Now you might be wondering what the internal metamodel test harness is needed for. OOA Tool could simply load the official metamodel and try to populate this directly when performing metamodel population. However, the Java population code would be very brittle and since the official metamodel has a tendency to change over time, this would lead to numerous bugs. The solution was to hardcode the official metamodel into a version specific population module. This hardcoded metamodel uses plenty of static constants to ensure Java population code doesn't get out of sync without compile-time errors appearing. The problem I then had was ensuring that the internal metamodel was not out of sync with the external official metamodel. This required a lenient project comparison facility since the internal metamodel treats all attributes as simple attributes (see discussion on static metamodel population below). However, the internal metamodel still uses all of the data types defined in the official metamodel for attribute value validation. Thus the job of the test harness was to report any differences between the internal and external metamodels. As it turned out there were a few errors detected which have been fixed. The need for a True Attribute object in the Information Model subsystem of the OOA of OOA was also discovered during this process.
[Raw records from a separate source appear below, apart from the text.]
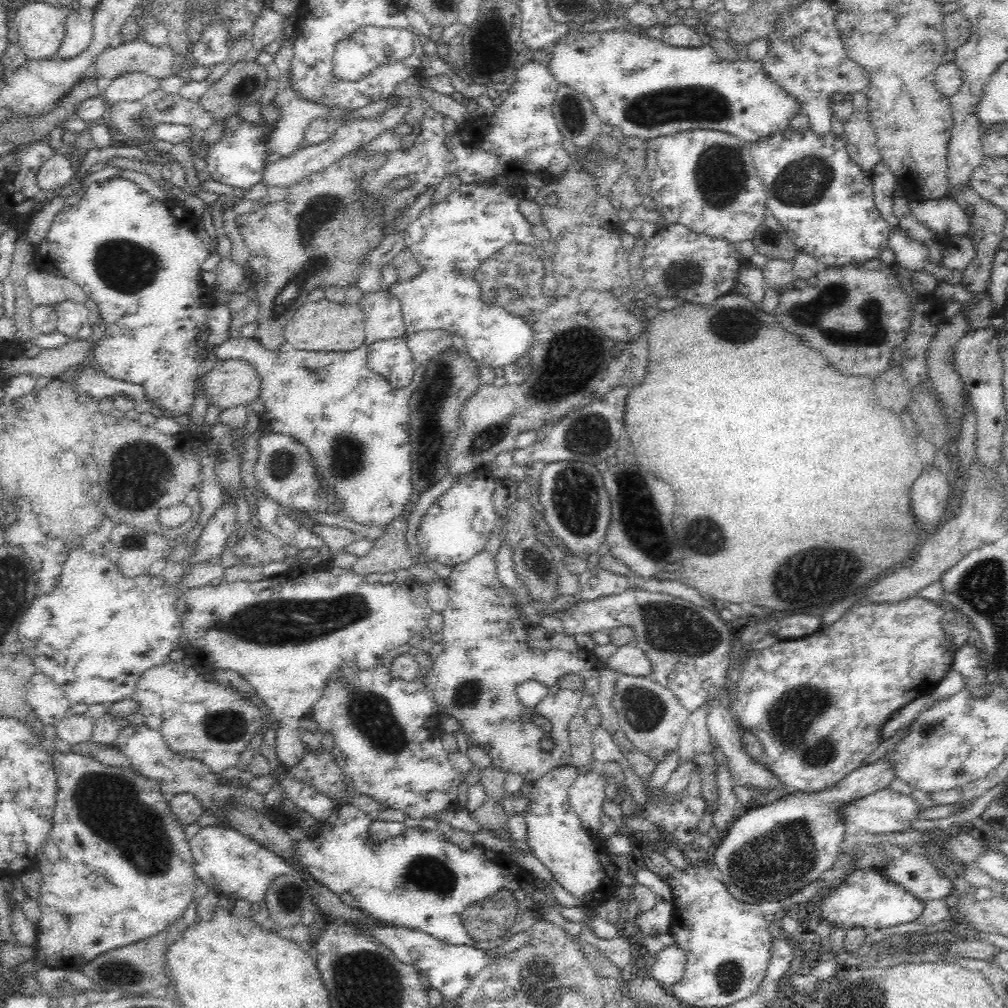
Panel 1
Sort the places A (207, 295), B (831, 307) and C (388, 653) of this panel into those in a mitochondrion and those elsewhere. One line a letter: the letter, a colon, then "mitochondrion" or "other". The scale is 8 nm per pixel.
A: other
B: mitochondrion
C: other

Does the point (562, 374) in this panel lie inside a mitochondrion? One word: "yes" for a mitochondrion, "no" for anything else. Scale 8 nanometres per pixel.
yes

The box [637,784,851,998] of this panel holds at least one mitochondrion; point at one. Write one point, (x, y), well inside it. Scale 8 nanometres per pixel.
(785, 854)

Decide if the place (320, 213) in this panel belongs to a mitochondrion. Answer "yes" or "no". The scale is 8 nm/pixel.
yes

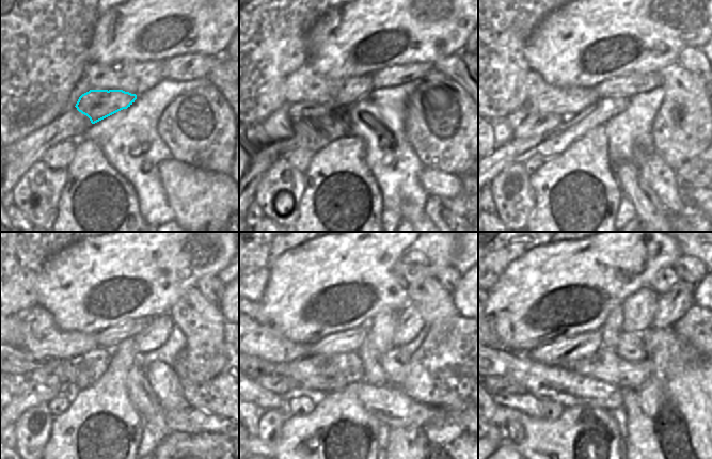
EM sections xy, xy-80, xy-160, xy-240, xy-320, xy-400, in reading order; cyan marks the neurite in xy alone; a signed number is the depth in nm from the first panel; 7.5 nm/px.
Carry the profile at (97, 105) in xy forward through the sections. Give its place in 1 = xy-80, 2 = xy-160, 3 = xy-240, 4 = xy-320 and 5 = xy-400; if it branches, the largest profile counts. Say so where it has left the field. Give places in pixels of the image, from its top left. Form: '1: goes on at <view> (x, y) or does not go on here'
1: goes on at xy-80 (310, 113)
2: goes on at xy-160 (533, 125)
3: goes on at xy-240 (46, 376)
4: goes on at xy-320 (283, 385)
5: goes on at xy-400 (500, 383)

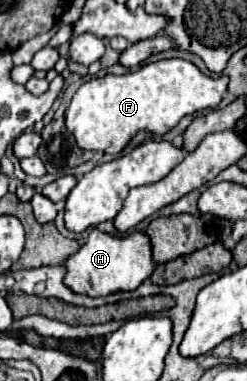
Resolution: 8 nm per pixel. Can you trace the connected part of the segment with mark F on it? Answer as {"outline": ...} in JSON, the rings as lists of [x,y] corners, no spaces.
{"outline":[[[170,58],[170,60],[160,60],[152,64],[140,66],[136,72],[128,72],[124,76],[114,76],[108,74],[104,78],[92,78],[84,82],[78,92],[74,94],[70,106],[66,108],[66,128],[72,132],[76,138],[76,144],[82,150],[100,150],[106,154],[118,154],[130,138],[138,130],[148,130],[152,134],[164,134],[170,128],[174,128],[186,114],[196,114],[202,110],[214,110],[218,108],[224,92],[228,86],[228,78],[210,78],[202,74],[192,62],[182,60],[182,58]]]}

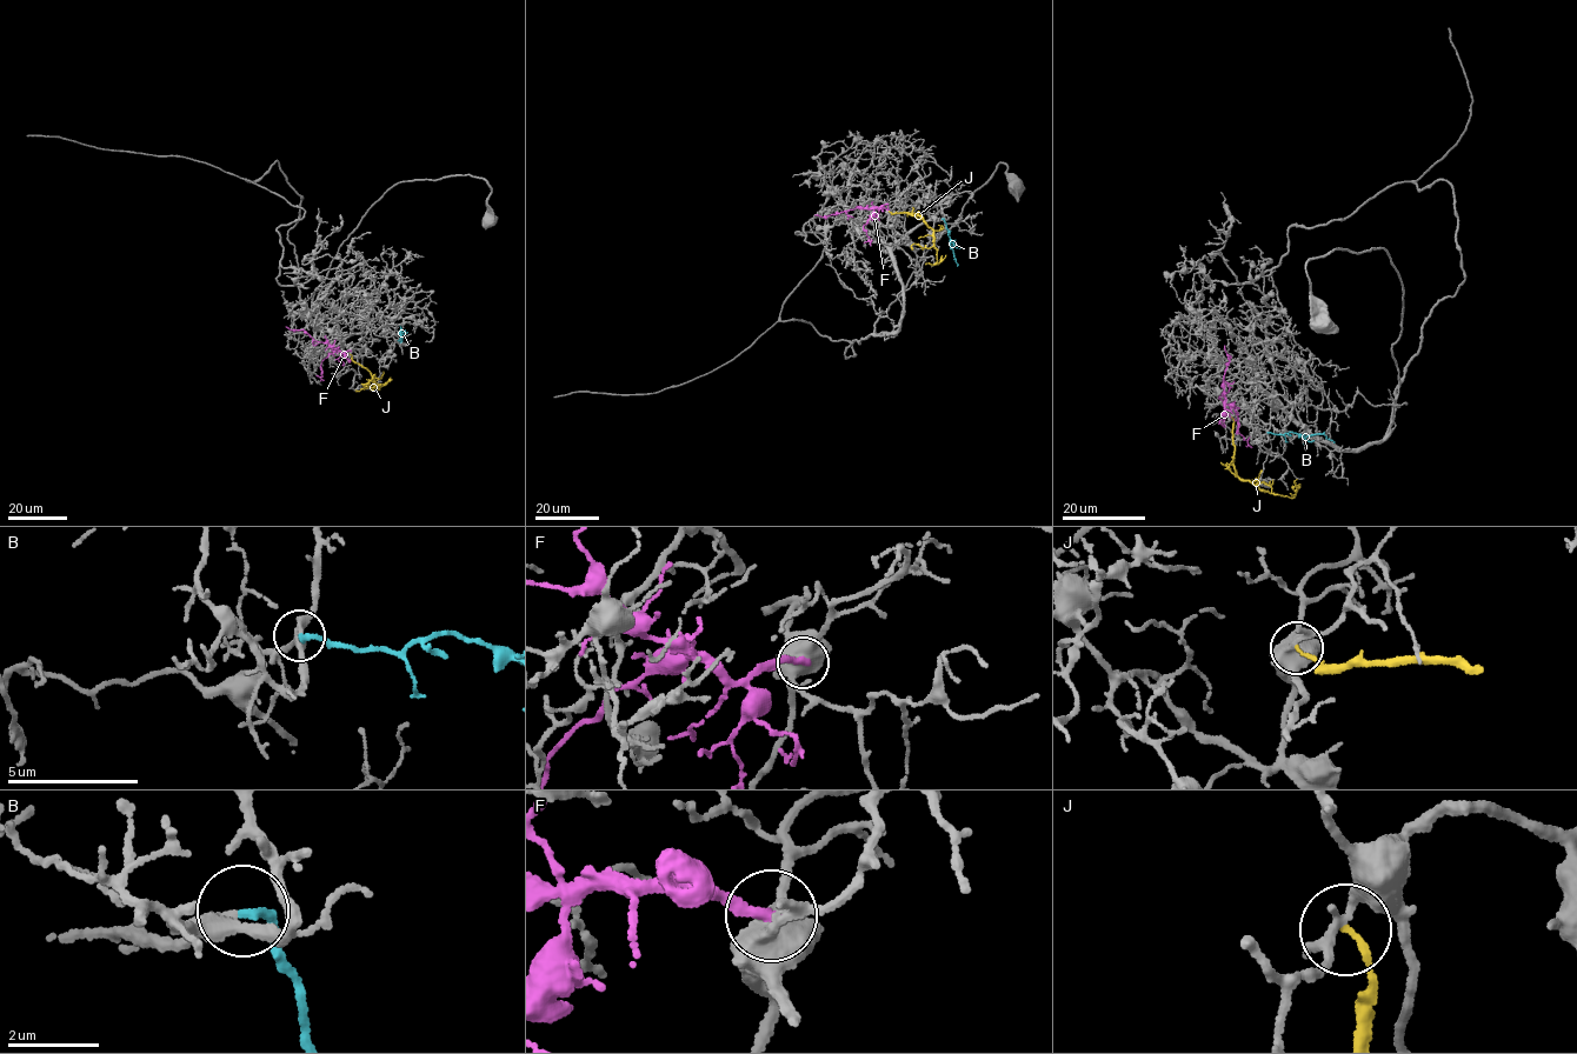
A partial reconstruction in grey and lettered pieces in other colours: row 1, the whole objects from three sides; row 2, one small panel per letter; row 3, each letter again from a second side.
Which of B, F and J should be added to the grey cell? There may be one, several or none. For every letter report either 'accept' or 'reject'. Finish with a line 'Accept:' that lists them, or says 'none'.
B: accept
F: reject
J: reject
Accept: B

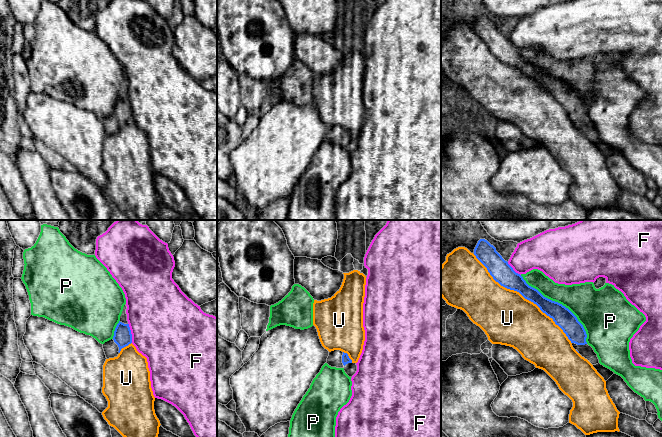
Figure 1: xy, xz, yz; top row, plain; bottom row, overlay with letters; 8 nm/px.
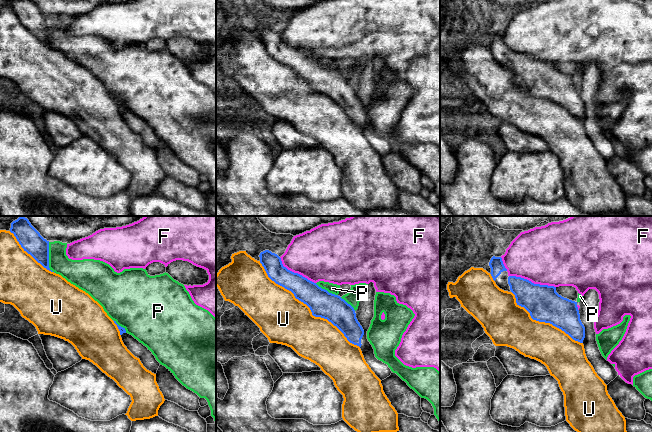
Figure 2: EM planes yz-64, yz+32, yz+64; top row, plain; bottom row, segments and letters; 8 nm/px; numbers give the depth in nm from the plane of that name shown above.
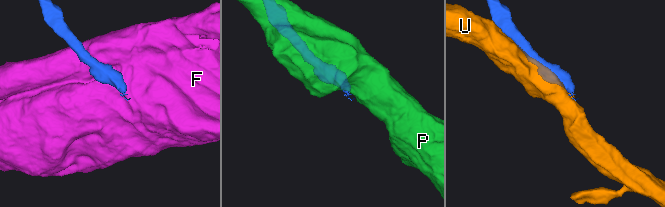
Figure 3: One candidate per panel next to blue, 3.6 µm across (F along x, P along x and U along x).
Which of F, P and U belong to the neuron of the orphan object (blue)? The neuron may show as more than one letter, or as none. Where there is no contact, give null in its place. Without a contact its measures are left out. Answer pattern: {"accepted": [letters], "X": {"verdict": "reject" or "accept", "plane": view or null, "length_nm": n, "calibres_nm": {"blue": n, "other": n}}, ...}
{"accepted": [], "F": {"verdict": "reject", "plane": "xy", "length_nm": 160, "calibres_nm": {"blue": 150, "other": 480}}, "P": {"verdict": "reject", "plane": "yz", "length_nm": 750, "calibres_nm": {"blue": 160, "other": 300}}, "U": {"verdict": "reject", "plane": "yz", "length_nm": 1050, "calibres_nm": {"blue": 170, "other": 440}}}

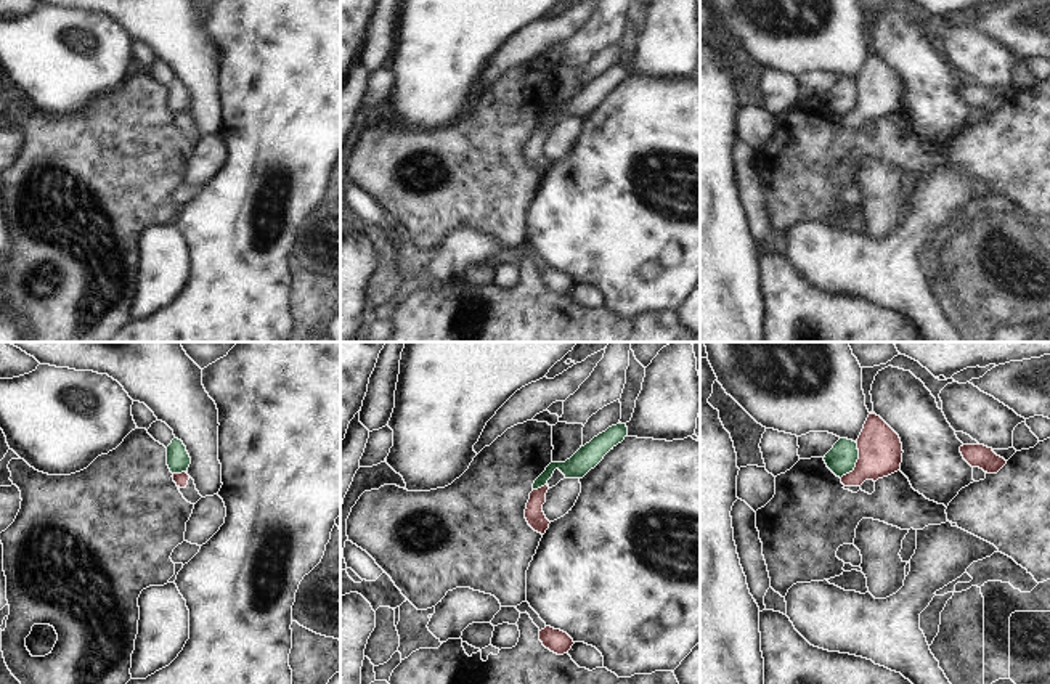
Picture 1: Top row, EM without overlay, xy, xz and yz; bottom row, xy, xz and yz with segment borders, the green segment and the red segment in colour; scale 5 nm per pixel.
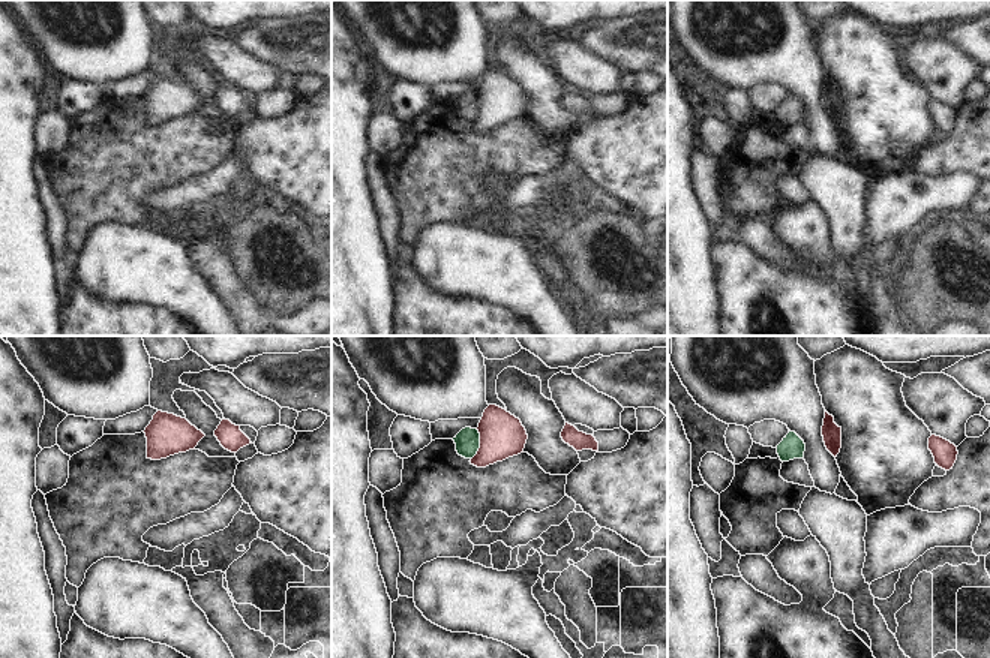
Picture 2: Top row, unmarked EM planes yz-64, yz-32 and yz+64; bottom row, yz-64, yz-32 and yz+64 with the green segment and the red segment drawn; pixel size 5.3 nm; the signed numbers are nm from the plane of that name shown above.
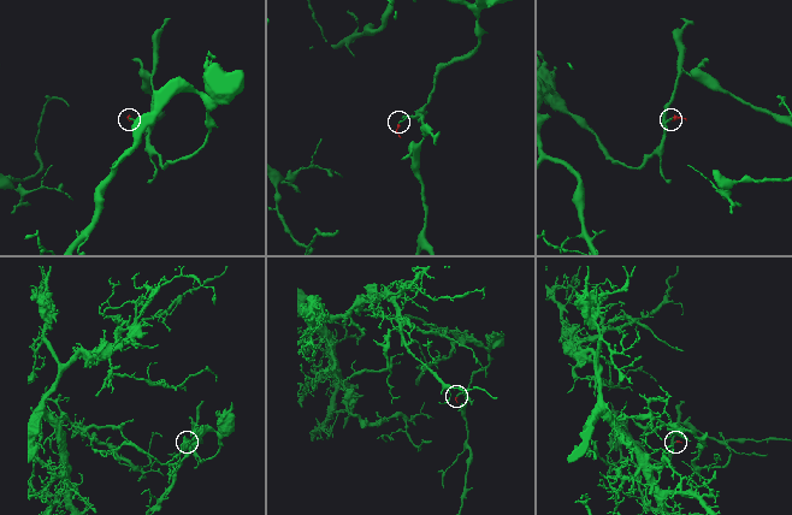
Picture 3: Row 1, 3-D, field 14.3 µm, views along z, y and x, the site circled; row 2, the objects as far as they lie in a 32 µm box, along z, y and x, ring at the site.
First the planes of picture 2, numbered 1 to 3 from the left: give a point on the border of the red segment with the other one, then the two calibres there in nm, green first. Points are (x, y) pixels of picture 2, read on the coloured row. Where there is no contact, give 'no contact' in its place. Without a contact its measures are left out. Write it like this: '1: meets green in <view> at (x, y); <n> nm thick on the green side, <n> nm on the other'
1: no contact
2: meets green in yz-32 at (479, 444); 130 nm thick on the green side, 240 nm on the other
3: no contact

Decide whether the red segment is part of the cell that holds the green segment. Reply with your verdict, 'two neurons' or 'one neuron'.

It should be pointed out that a metamodel population is entirely static within OOA Tool while a model population needs to be dynamic reflecting relationship changes as they occur, i.e. referential and polymorphic attributes need to resolve their values across relationships. Making the metamodel population dynamic would be an enormous task since many of the relationships within the metamodel have very different representations within OOA Tool. This is compounded by the fact that old versions of the official metamodel need to be supported in OOA Tool ensuring that archetype templates don't need to updated every time the metamodel is updated. The main disadvantage to making metamodel populations static is that they must be manually repopulated by the user before running any translations.